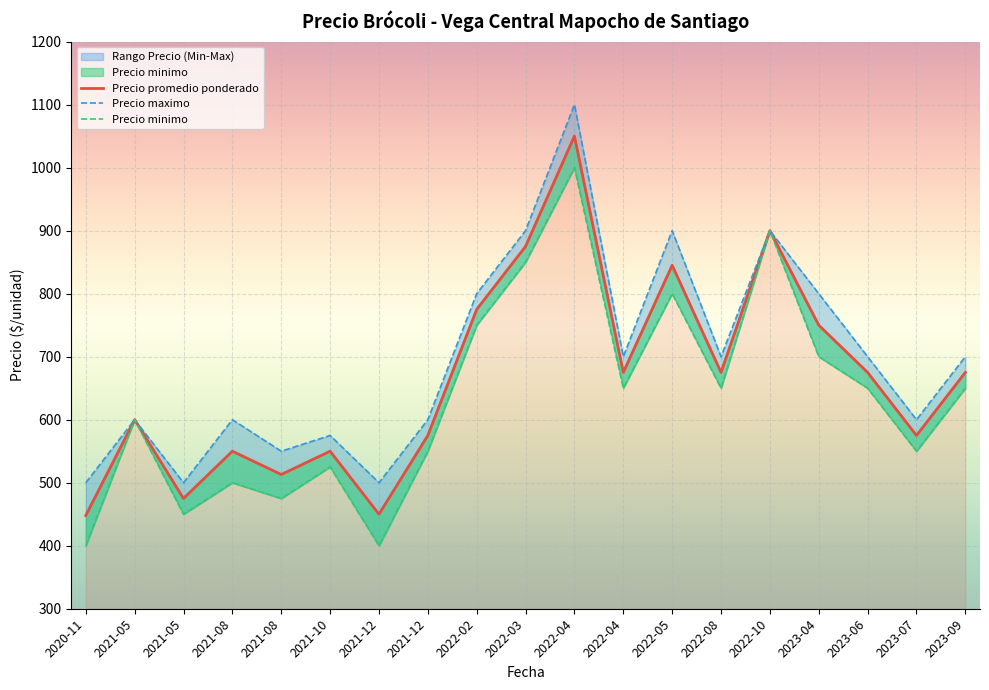

How many series are shown in this chart?

3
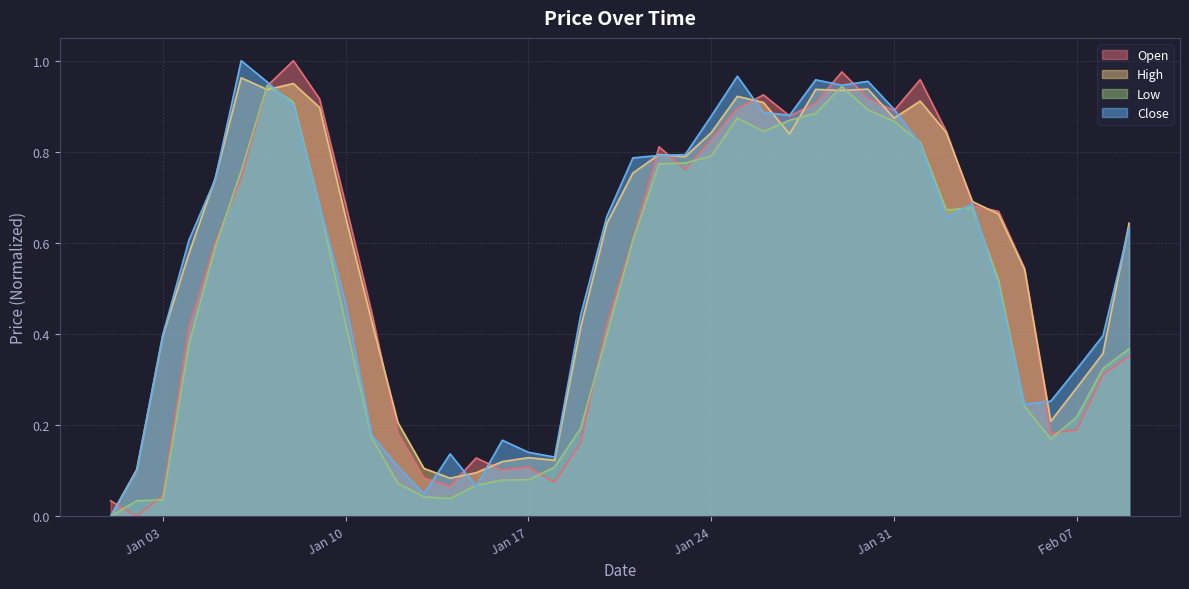

Which series has the widest spread of values?

Close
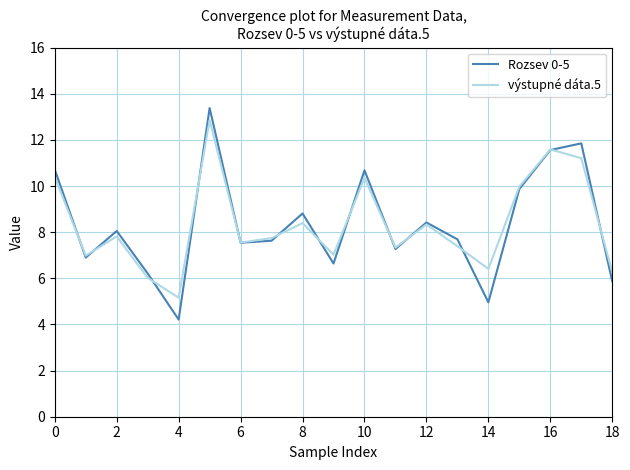

What is the average value of the Rozsev 0-5 series?

8.3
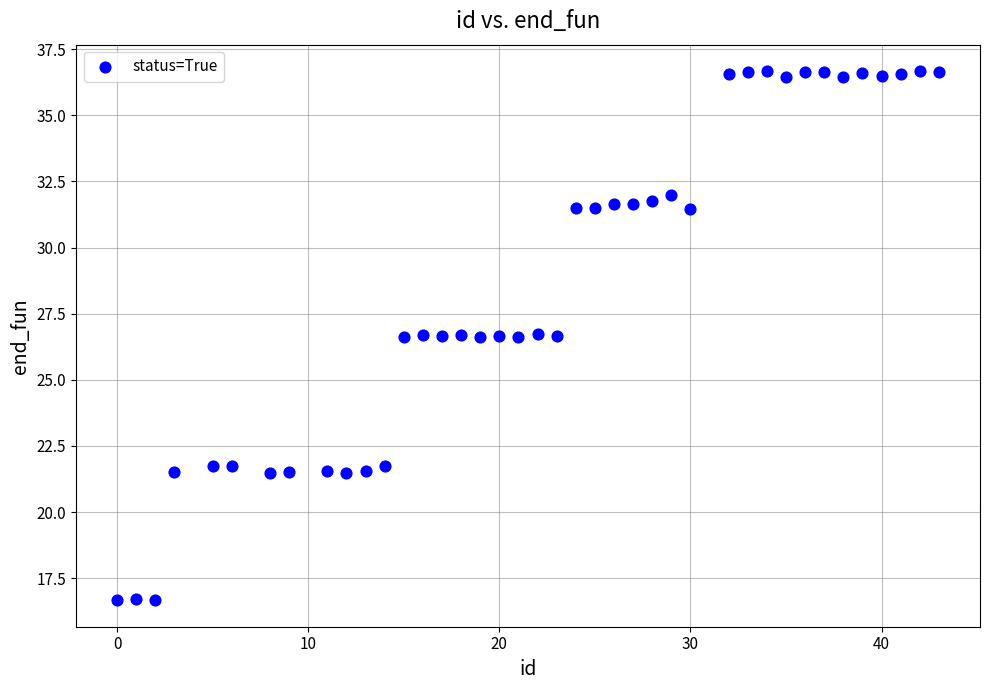

What is the range of Y values (max minus min)?

20.0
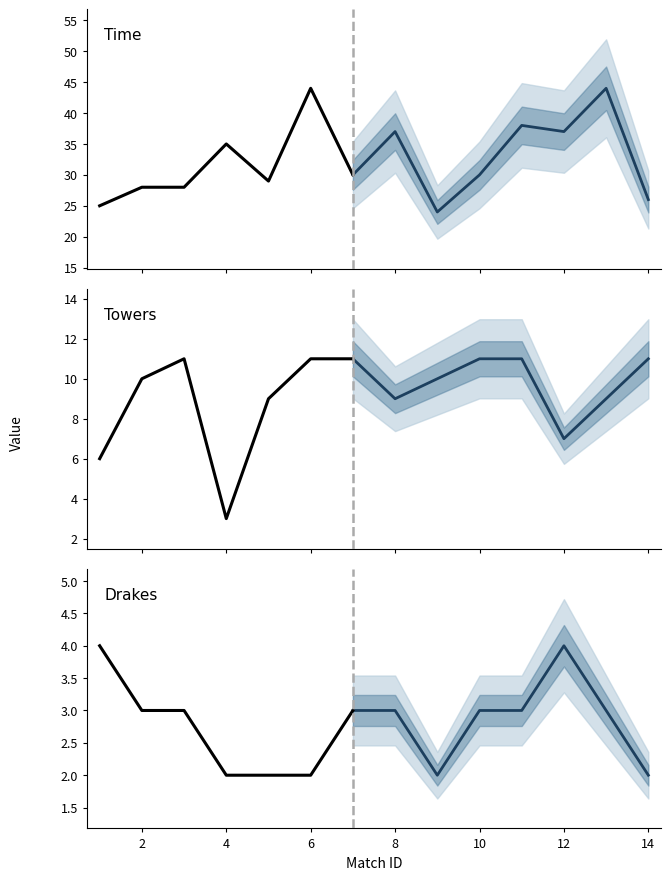

What is the lowest value of the Drakes series?

2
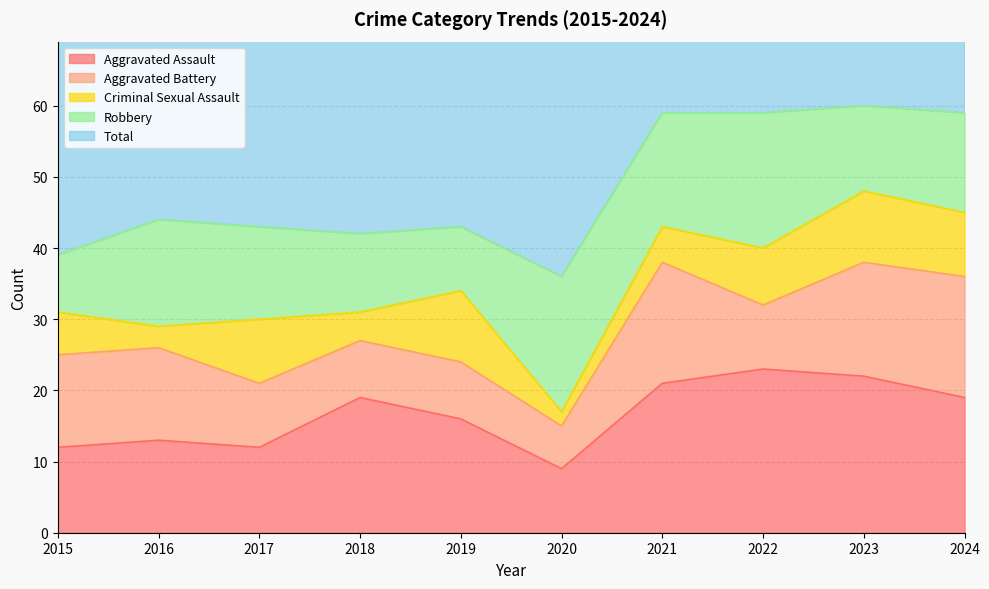

True or false: Total has a value of 59 at 2024.

True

The task: Copy the data from the line containing "What is the lowest" through the end of the data, including both ends, and omit the pictures.

Exercise answer:
What is the lowest value of the Drakes series?

2

True or false: Total has a value of 59 at 2024.

True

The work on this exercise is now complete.